• _WHAT IS BEING ASKED_: Set out every line of the listing below as a Markdown table with two columns, Row and Line, numbering the lines in order and skipping any blank ones.
##########
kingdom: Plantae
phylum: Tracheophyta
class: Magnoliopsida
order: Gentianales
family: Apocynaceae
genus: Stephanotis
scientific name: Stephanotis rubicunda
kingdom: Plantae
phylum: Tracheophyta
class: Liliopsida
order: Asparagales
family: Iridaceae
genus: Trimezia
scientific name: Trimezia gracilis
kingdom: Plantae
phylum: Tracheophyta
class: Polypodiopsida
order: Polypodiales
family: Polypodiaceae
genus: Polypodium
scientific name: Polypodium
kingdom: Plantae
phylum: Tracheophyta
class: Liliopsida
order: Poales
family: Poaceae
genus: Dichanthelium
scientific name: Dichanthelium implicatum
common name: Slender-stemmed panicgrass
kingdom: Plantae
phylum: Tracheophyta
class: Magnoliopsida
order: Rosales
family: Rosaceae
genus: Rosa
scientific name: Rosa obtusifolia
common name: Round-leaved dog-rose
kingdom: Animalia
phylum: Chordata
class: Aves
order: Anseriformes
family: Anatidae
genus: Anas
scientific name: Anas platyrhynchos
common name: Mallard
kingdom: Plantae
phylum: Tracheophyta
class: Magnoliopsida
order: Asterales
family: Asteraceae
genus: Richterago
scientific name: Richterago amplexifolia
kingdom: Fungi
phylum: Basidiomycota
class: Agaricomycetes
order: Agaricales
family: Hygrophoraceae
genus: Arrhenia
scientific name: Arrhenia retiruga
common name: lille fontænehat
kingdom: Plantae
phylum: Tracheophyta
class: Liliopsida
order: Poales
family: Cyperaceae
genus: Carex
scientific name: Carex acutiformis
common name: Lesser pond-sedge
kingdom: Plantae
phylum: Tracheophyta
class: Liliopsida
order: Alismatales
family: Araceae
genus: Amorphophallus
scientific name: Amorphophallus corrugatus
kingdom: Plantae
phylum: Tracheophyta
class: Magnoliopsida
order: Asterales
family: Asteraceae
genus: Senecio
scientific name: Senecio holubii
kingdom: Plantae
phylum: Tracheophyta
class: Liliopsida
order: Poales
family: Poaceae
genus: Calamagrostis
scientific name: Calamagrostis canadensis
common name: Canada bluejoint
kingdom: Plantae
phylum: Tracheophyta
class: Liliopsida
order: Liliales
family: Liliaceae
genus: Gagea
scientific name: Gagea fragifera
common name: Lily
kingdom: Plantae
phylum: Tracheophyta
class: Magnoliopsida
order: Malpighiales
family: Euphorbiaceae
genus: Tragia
##########
• _EXPECTED OUTPUT_:
| Row | Line |
|---|---|
| 1 | kingdom: Plantae |
| 2 | phylum: Tracheophyta |
| 3 | class: Magnoliopsida |
| 4 | order: Gentianales |
| 5 | family: Apocynaceae |
| 6 | genus: Stephanotis |
| 7 | scientific name: Stephanotis rubicunda |
| 8 | kingdom: Plantae |
| 9 | phylum: Tracheophyta |
| 10 | class: Liliopsida |
| 11 | order: Asparagales |
| 12 | family: Iridaceae |
| 13 | genus: Trimezia |
| 14 | scientific name: Trimezia gracilis |
| 15 | kingdom: Plantae |
| 16 | phylum: Tracheophyta |
| 17 | class: Polypodiopsida |
| 18 | order: Polypodiales |
| 19 | family: Polypodiaceae |
| 20 | genus: Polypodium |
| 21 | scientific name: Polypodium |
| 22 | kingdom: Plantae |
| 23 | phylum: Tracheophyta |
| 24 | class: Liliopsida |
| 25 | order: Poales |
| 26 | family: Poaceae |
| 27 | genus: Dichanthelium |
| 28 | scientific name: Dichanthelium implicatum |
| 29 | common name: Slender-stemmed panicgrass |
| 30 | kingdom: Plantae |
| 31 | phylum: Tracheophyta |
| 32 | class: Magnoliopsida |
| 33 | order: Rosales |
| 34 | family: Rosaceae |
| 35 | genus: Rosa |
| 36 | scientific name: Rosa obtusifolia |
| 37 | common name: Round-leaved dog-rose |
| 38 | kingdom: Animalia |
| 39 | phylum: Chordata |
| 40 | class: Aves |
| 41 | order: Anseriformes |
| 42 | family: Anatidae |
| 43 | genus: Anas |
| 44 | scientific name: Anas platyrhynchos |
| 45 | common name: Mallard |
| 46 | kingdom: Plantae |
| 47 | phylum: Tracheophyta |
| 48 | class: Magnoliopsida |
| 49 | order: Asterales |
| 50 | family: Asteraceae |
| 51 | genus: Richterago |
| 52 | scientific name: Richterago amplexifolia |
| 53 | kingdom: Fungi |
| 54 | phylum: Basidiomycota |
| 55 | class: Agaricomycetes |
| 56 | order: Agaricales |
| 57 | family: Hygrophoraceae |
| 58 | genus: Arrhenia |
| 59 | scientific name: Arrhenia retiruga |
| 60 | common name: lille fontænehat |
| 61 | kingdom: Plantae |
| 62 | phylum: Tracheophyta |
| 63 | class: Liliopsida |
| 64 | order: Poales |
| 65 | family: Cyperaceae |
| 66 | genus: Carex |
| 67 | scientific name: Carex acutiformis |
| 68 | common name: Lesser pond-sedge |
| 69 | kingdom: Plantae |
| 70 | phylum: Tracheophyta |
| 71 | class: Liliopsida |
| 72 | order: Alismatales |
| 73 | family: Araceae |
| 74 | genus: Amorphophallus |
| 75 | scientific name: Amorphophallus corrugatus |
| 76 | kingdom: Plantae |
| 77 | phylum: Tracheophyta |
| 78 | class: Magnoliopsida |
| 79 | order: Asterales |
| 80 | family: Asteraceae |
| 81 | genus: Senecio |
| 82 | scientific name: Senecio holubii |
| 83 | kingdom: Plantae |
| 84 | phylum: Tracheophyta |
| 85 | class: Liliopsida |
| 86 | order: Poales |
| 87 | family: Poaceae |
| 88 | genus: Calamagrostis |
| 89 | scientific name: Calamagrostis canadensis |
| 90 | common name: Canada bluejoint |
| 91 | kingdom: Plantae |
| 92 | phylum: Tracheophyta |
| 93 | class: Liliopsida |
| 94 | order: Liliales |
| 95 | family: Liliaceae |
| 96 | genus: Gagea |
| 97 | scientific name: Gagea fragifera |
| 98 | common name: Lily |
| 99 | kingdom: Plantae |
| 100 | phylum: Tracheophyta |
| 101 | class: Magnoliopsida |
| 102 | order: Malpighiales |
| 103 | family: Euphorbiaceae |
| 104 | genus: Tragia |